━━━ Provided information

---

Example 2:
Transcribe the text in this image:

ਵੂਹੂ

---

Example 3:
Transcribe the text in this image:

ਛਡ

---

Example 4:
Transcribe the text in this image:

━━━━━━
━━━ Provided information

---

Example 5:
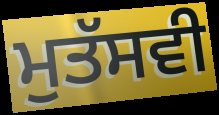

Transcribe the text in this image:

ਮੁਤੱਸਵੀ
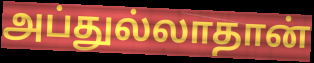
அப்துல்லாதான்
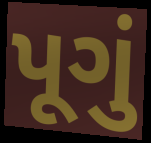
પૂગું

━━━━━━

Look through the material above for the string "Example" and copy each line that has it.

Result for this task ->
Example 2:
Example 3:
Example 4:
Example 5:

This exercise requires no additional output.